Sitting in the back of the gym at St. Pat’s, I was struck by how 95% of the boys had black hair. In Minnesota, it would have been 75% blondes due to our Scandinavian and German immigrant history. Many St. Pat’s families had come from Italy and Lebanon. There were a few redheads, maybe kids of Irish ancestry, some Chinese kids, and one Aboriginal kid who was on an exchange with another Catholic school in Alice Springs. All of them wore smart uniforms.
The ceremony opened with what I learned was standard in Australia, an acknowledgement of the Aboriginal people who originally lived on the land on which the school was situated.
This was followed by remarks by the head of the school, which included a statement about how bullying and intolerance were just not anything in which any boy should participate—including bullying of fellow students who were gay. This took me by surprise. It was a Catholic school after all, and while I wouldn’t expect them to encourage bullying of gay students, I was surprised it was mentioned explicitly. The church my mother’s husband belongs to didn’t allow me to stand on the altar at their wedding because I am Jewish. I’ve heard there is a sign at the entrance now making it clear that practicing homosexuals, divorcees, and other sinners must not take communion.
I asked Heidi about it later. I wondered if the Catholic Church in Australia looks upon homosexuality in a “hate the sin, love the sinner” way, or if they “love” gays as long as they are celibate.
Heidi looked thoughtful, then said mildly, “It’s just not an issue.” She is a regular church-goer, if not every week. “I can’t recall it ever coming up at church, or at St. Pat’s, except in the context of bullying. One kid posted a homophobic comment on social media a few weeks ago and the boys came down on him. He’s a good kid who had a moment of poor judgement, and he was embarrassed.”
Australians voted to legalize gay marriage last year. So the law is catching up with general opinion, if indeed is it so open minded. Of course there are people who opposed the change.
“Does the Pope know what’s going on down here?” I asked.
“Oh, probably, but he’s likely more concerned with other matters.” Like priest sexual abuse. There’ve been almost 5,000 claims. The Australian Church is paying out hundreds of millions of dollars to survivors. To its credit, it started facing this issue early on—in the 90s—and has done a better job of apologizing and making up to survivors than other countries, from what I’ve read and heard.
The ceremony was very moving. It involved announcements of which year-twelve (senior) boys would hold leadership positions next year. These included things like social action, sports, house leads, and so on (the boys are organized into “houses,” like in Harry Potter).

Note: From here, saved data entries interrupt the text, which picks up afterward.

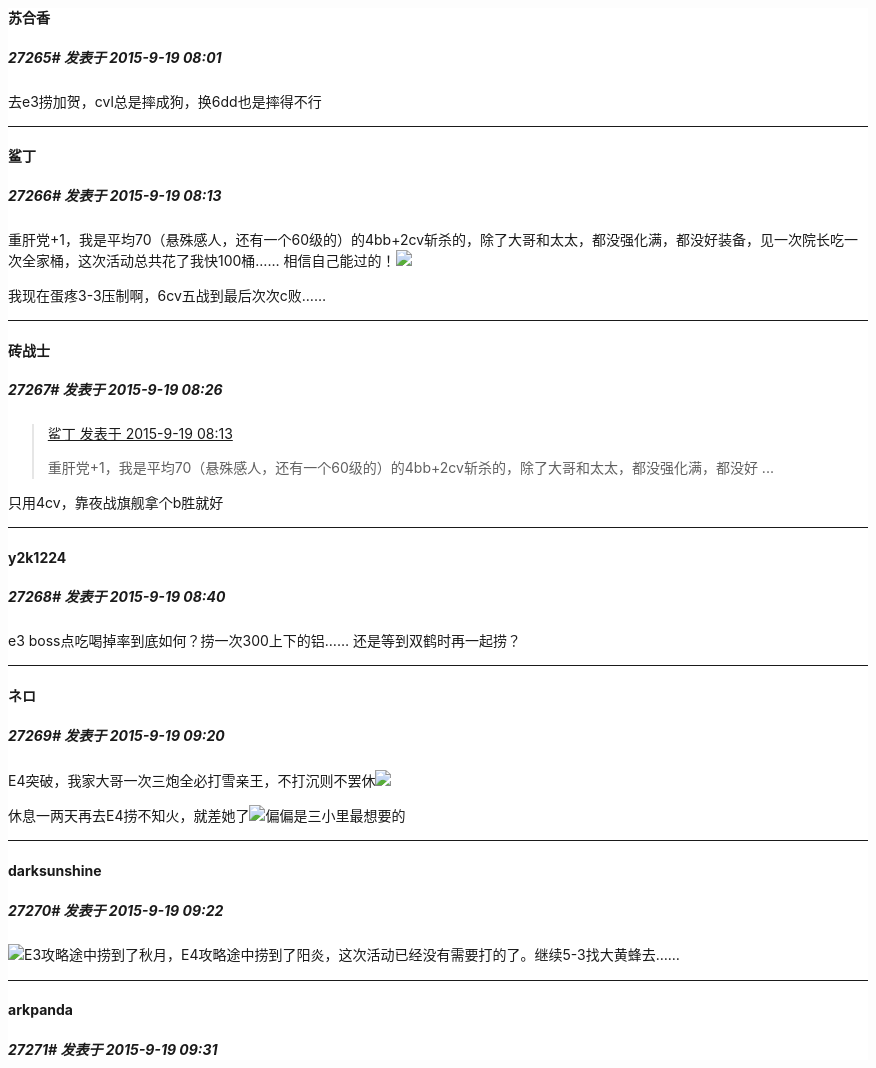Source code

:####  苏合香  
##### 27265#       发表于 2015-9-19 08:01

去e3捞加贺，cvl总是摔成狗，换6dd也是摔得不行

*****

####  鲨丁  
##### 27266#       发表于 2015-9-19 08:13

重肝党+1，我是平均70（悬殊感人，还有一个60级的）的4bb+2cv斩杀的，除了大哥和太太，都没强化满，都没好装备，见一次院长吃一次全家桶，这次活动总共花了我快100桶……
相信自己能过的！<img src="https://static.saraba1st.com/image/smiley/zdl/162.gif" referrerpolicy="no-referrer">

我现在蛋疼3-3压制啊，6cv五战到最后次次c败……

*****

####  砖战士  
##### 27267#       发表于 2015-9-19 08:26

<blockquote><a href="httphttps://bbs.saraba1st.com/2b/forum.php?mod=redirect&amp;goto=findpost&amp;pid=30203266&amp;ptid=1065797" target="_blank">鲨丁 发表于 2015-9-19 08:13</a>

重肝党+1，我是平均70（悬殊感人，还有一个60级的）的4bb+2cv斩杀的，除了大哥和太太，都没强化满，都没好 ...</blockquote>
只用4cv，靠夜战旗舰拿个b胜就好

*****

####  y2k1224  
##### 27268#       发表于 2015-9-19 08:40

e3 boss点吃喝掉率到底如何？捞一次300上下的铝…… 还是等到双鹤时再一起捞？

*****

####  ネロ  
##### 27269#       发表于 2015-9-19 09:20

E4突破，我家大哥一次三炮全必打雪亲王，不打沉则不罢休<img src="https://static.saraba1st.com/image/smiley/face/155.jpg" referrerpolicy="no-referrer">

休息一两天再去E4捞不知火，就差她了<img src="https://static.saraba1st.com/image/smiley/face/54.gif" referrerpolicy="no-referrer">偏偏是三小里最想要的

*****

####  darksunshine  
##### 27270#       发表于 2015-9-19 09:22

<img src="https://static.saraba1st.com/image/smiley/face/149.gif" referrerpolicy="no-referrer">E3攻略途中捞到了秋月，E4攻略途中捞到了阳炎，这次活动已经没有需要打的了。继续5-3找大黄蜂去……



*****

####  arkpanda  
##### 27271#       发表于 2015-9-19 09:31
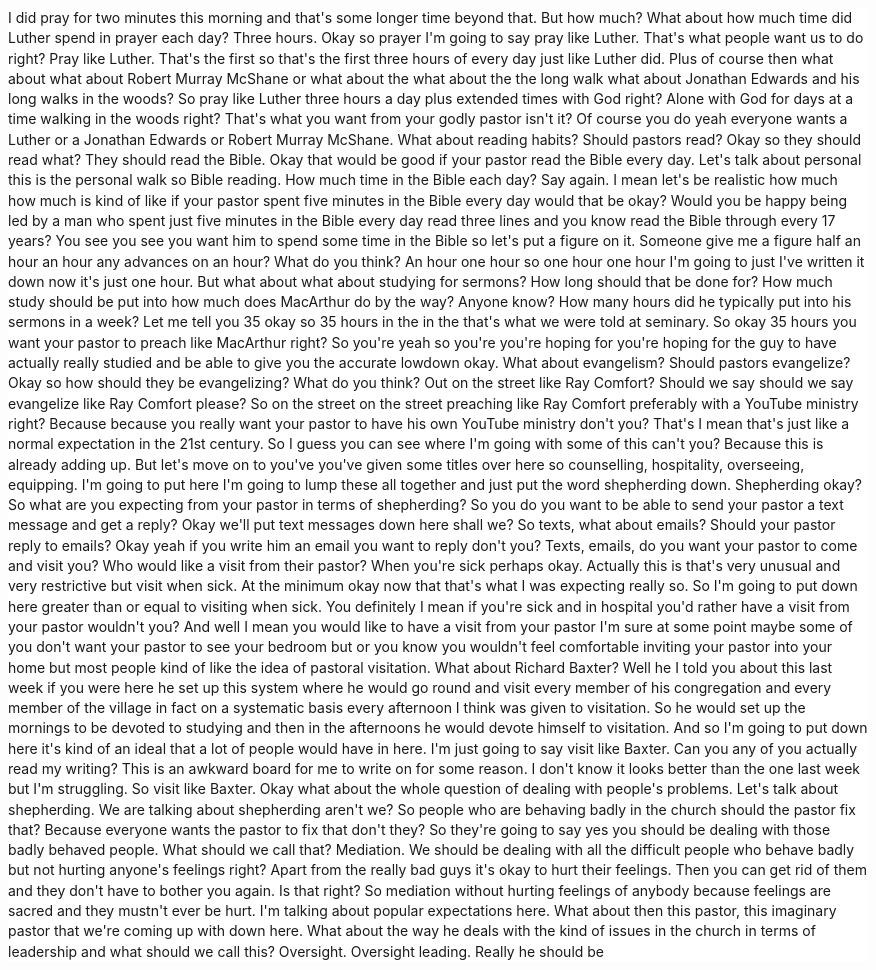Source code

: I did pray for two minutes this morning and that's some longer time beyond that. But how much? What about how much time did Luther spend in prayer each day? Three hours. Okay so prayer I'm going to say pray like Luther. That's what people want us to do right? Pray like Luther. That's the first so that's the first three hours of every day just like Luther did. Plus of course then what about what about Robert Murray McShane or what about the what about the the long walk what about Jonathan Edwards and his long walks in the woods? So pray like Luther three hours a day plus extended times with God right? Alone with God for days at a time walking in the woods right? That's what you want from your godly pastor isn't it? Of course you do yeah everyone wants a Luther or a Jonathan Edwards or Robert Murray McShane. What about reading habits? Should pastors read? Okay so they should read what? They should read the Bible. Okay that would be good if your pastor read the Bible every day. Let's talk about personal this is the personal walk so Bible reading. How much time in the Bible each day? Say again. I mean let's be realistic how much how much is kind of like if your pastor spent five minutes in the Bible every day would that be okay? Would you be happy being led by a man who spent just five minutes in the Bible every day read three lines and you know read the Bible through every 17 years? You see you see you want him to spend some time in the Bible so let's put a figure on it. Someone give me a figure half an hour an hour any advances on an hour? What do you think? An hour one hour so one hour one hour I'm going to just I've written it down now it's just one hour. But what about what about studying for sermons? How long should that be done for? How much study should be put into how much does MacArthur do by the way? Anyone know? How many hours did he typically put into his sermons in a week? Let me tell you 35 okay so 35 hours in the in the that's what we were told at seminary. So okay 35 hours you want your pastor to preach like MacArthur right? So you're yeah so you're you're hoping for you're hoping for the guy to have actually really studied and be able to give you the accurate lowdown okay. What about evangelism? Should pastors evangelize? Okay so how should they be evangelizing? What do you think? Out on the street like Ray Comfort? Should we say should we say evangelize like Ray Comfort please? So on the street on the street preaching like Ray Comfort preferably with a YouTube ministry right? Because because you really want your pastor to have his own YouTube ministry don't you? That's I mean that's just like a normal expectation in the 21st century. So I guess you can see where I'm going with some of this can't you? Because this is already adding up. But let's move on to you've you've given some titles over here so counselling, hospitality, overseeing, equipping. I'm going to put here I'm going to lump these all together and just put the word shepherding down. Shepherding okay? So what are you expecting from your pastor in terms of shepherding? So you do you want to be able to send your pastor a text message and get a reply? Okay we'll put text messages down here shall we? So texts, what about emails? Should your pastor reply to emails? Okay yeah if you write him an email you want to reply don't you? Texts, emails, do you want your pastor to come and visit you? Who would like a visit from their pastor? When you're sick perhaps okay. Actually this is that's very unusual and very restrictive but visit when sick. At the minimum okay now that that's what I was expecting really so. So I'm going to put down here greater than or equal to visiting when sick. You definitely I mean if you're sick and in hospital you'd rather have a visit from your pastor wouldn't you? And well I mean you would like to have a visit from your pastor I'm sure at some point maybe some of you don't want your pastor to see your bedroom but or you know you wouldn't feel comfortable inviting your pastor into your home but most people kind of like the idea of pastoral visitation. What about Richard Baxter? Well he I told you about this last week if you were here he set up this system where he would go round and visit every member of his congregation and every member of the village in fact on a systematic basis every afternoon I think was given to visitation. So he would set up the mornings to be devoted to studying and then in the afternoons he would devote himself to visitation. And so I'm going to put down here it's kind of an ideal that a lot of people would have in here. I'm just going to say visit like Baxter. Can you any of you actually read my writing? This is an awkward board for me to write on for some reason. I don't know it looks better than the one last week but I'm struggling. So visit like Baxter. Okay what about the whole question of dealing with people's problems. Let's talk about shepherding. We are talking about shepherding aren't we? So people who are behaving badly in the church should the pastor fix that? Because everyone wants the pastor to fix that don't they? So they're going to say yes you should be dealing with those badly behaved people. What should we call that? Mediation. We should be dealing with all the difficult people who behave badly but not hurting anyone's feelings right? Apart from the really bad guys it's okay to hurt their feelings. Then you can get rid of them and they don't have to bother you again. Is that right? So mediation without hurting feelings of anybody because feelings are sacred and they mustn't ever be hurt. I'm talking about popular expectations here. What about then this pastor, this imaginary pastor that we're coming up with down here. What about the way he deals with the kind of issues in the church in terms of leadership and what should we call this? Oversight. Oversight leading. Really he should be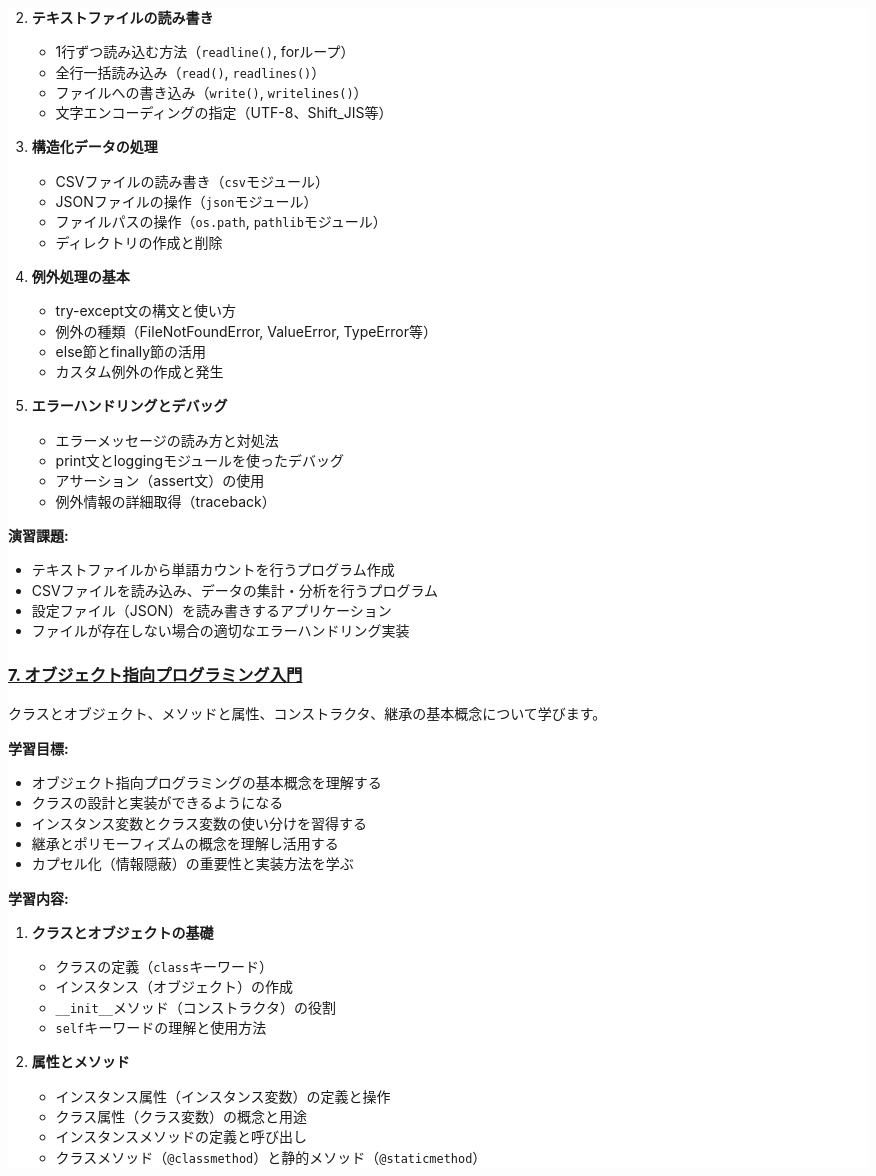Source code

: 2. **テキストファイルの読み書き**
   - 1行ずつ読み込む方法（`readline()`, forループ）
   - 全行一括読み込み（`read()`, `readlines()`）
   - ファイルへの書き込み（`write()`, `writelines()`）
   - 文字エンコーディングの指定（UTF-8、Shift_JIS等）

3. **構造化データの処理**
   - CSVファイルの読み書き（`csv`モジュール）
   - JSONファイルの操作（`json`モジュール）
   - ファイルパスの操作（`os.path`, `pathlib`モジュール）
   - ディレクトリの作成と削除

4. **例外処理の基本**
   - try-except文の構文と使い方
   - 例外の種類（FileNotFoundError, ValueError, TypeError等）
   - else節とfinally節の活用
   - カスタム例外の作成と発生

5. **エラーハンドリングとデバッグ**
   - エラーメッセージの読み方と対処法
   - print文とloggingモジュールを使ったデバッグ
   - アサーション（assert文）の使用
   - 例外情報の詳細取得（traceback）

**演習課題:**
- テキストファイルから単語カウントを行うプログラム作成
- CSVファイルを読み込み、データの集計・分析を行うプログラム
- 設定ファイル（JSON）を読み書きするアプリケーション
- ファイルが存在しない場合の適切なエラーハンドリング実装

### [7. オブジェクト指向プログラミング入門](https://fcircle-biz.github.io/tech_docs/guide/programming-languages/python-ecosystem/python/python-learning-material-7.html)
クラスとオブジェクト、メソッドと属性、コンストラクタ、継承の基本概念について学びます。

**学習目標:**
- オブジェクト指向プログラミングの基本概念を理解する
- クラスの設計と実装ができるようになる
- インスタンス変数とクラス変数の使い分けを習得する
- 継承とポリモーフィズムの概念を理解し活用する
- カプセル化（情報隠蔽）の重要性と実装方法を学ぶ

**学習内容:**
1. **クラスとオブジェクトの基礎**
   - クラスの定義（`class`キーワード）
   - インスタンス（オブジェクト）の作成
   - `__init__`メソッド（コンストラクタ）の役割
   - `self`キーワードの理解と使用方法

2. **属性とメソッド**
   - インスタンス属性（インスタンス変数）の定義と操作
   - クラス属性（クラス変数）の概念と用途
   - インスタンスメソッドの定義と呼び出し
   - クラスメソッド（`@classmethod`）と静的メソッド（`@staticmethod`）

As each boy’s role was announced, he and his parents came forward from wherever they were sitting to meet at the front. Some parents gave their boys big bear hugs; others shook their hands and gave them a clap on the back. The parents then gave the boys a pin they would wear to indicate their leadership role.
Afterwards, Heidi and I had tea in the Diverse Learning office and I met her coworkers. They were friendly and talked about where they would go on their break, which started the next day. One was going camping in Tasmania and I told her how one iteration of my trip had included four days in Tasmania.
“Aww yeah, you can’t do Tassie in a few days,” she said. “And you would need a car.”
When the head of the department learned that I work for the Center for Victims of Torture, she asked if I would talk to the boys about it after the holidays. I was game, but made a mental note to buy some professional clothes.
I wandered around in the hall and noticed this poster.
Some smart alec had stuck sticky tack on the poster kid’s nose. Boys will be boys, after all.